(1982, dir. Godfrey Reggio)

Here’s a movie I’ve been desperately avoiding for years. Sure, it keeps popping up on “all-time best movie” lists. But green beans pop up on “healthy food” lists, too. Doesn’t mean I want to eat them. Ever.

Koyaanisqatsi is an 85-minute experimental film, featuring no characters, no dialogue, and no conventional plot. What it does feature is beautiful photography (in both slow-motion and time-lapse) and a truly stunning score by minimalist composer Philip Glass.

There’s some truly memorable imagery. For the first half of the film, director Godfrey Reggio and cinematographer Ron Fricke lovingly capture some of earth’s most dazzling natural features, lingering on the images while Glass’s score drones dramatically. Midway through, the film shifts abruptly to industrial imagery—cities filled with listless people, machines, pollution, destruction, gaudy electric lights, and grease puddles—while the score grows increasingly frantic and shrill.

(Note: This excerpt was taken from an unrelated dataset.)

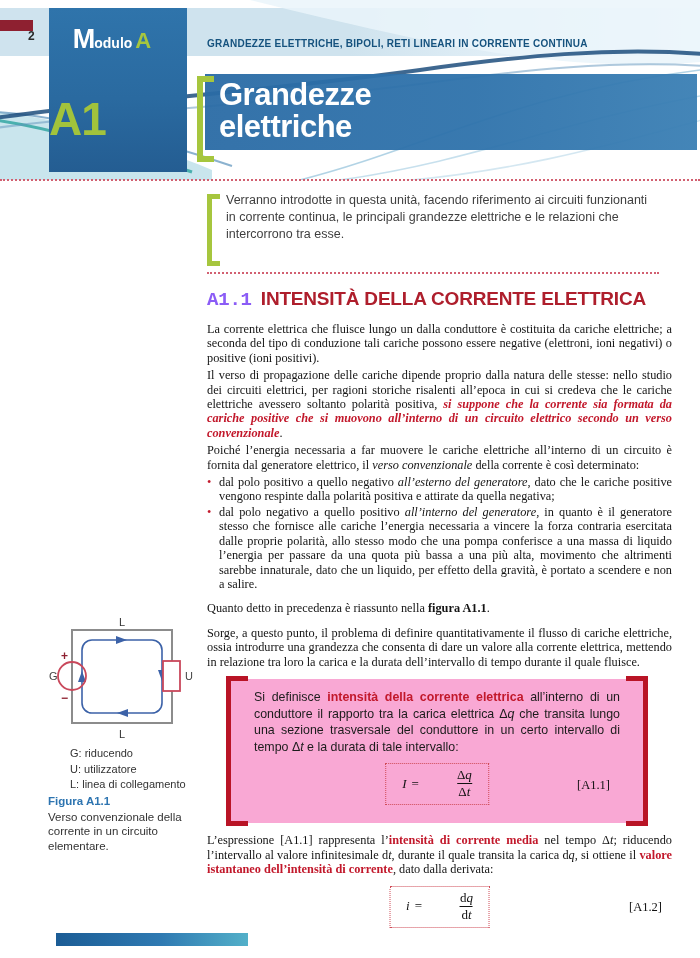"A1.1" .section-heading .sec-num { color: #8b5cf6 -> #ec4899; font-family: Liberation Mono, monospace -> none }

The subtitle of Koyaanisqatsi is Life Out of Balance. As an environmental memo, it’s laudable, but the film simply overstays its welcome. Striking as his images are, Reggio repeats them too often, never surprising us or revealing anything new after the initial point has been made. It’s interesting to see modern society reduced to an abstract visual, but it’s not that interesting.

Hard to recommend this one. The film requires your undivided attention, but then treats it carelessly. At 30 minutes, Koyaanisqatsi would be a stunning experience. At 85 minutes, I’m afraid it’s a bit of a chore.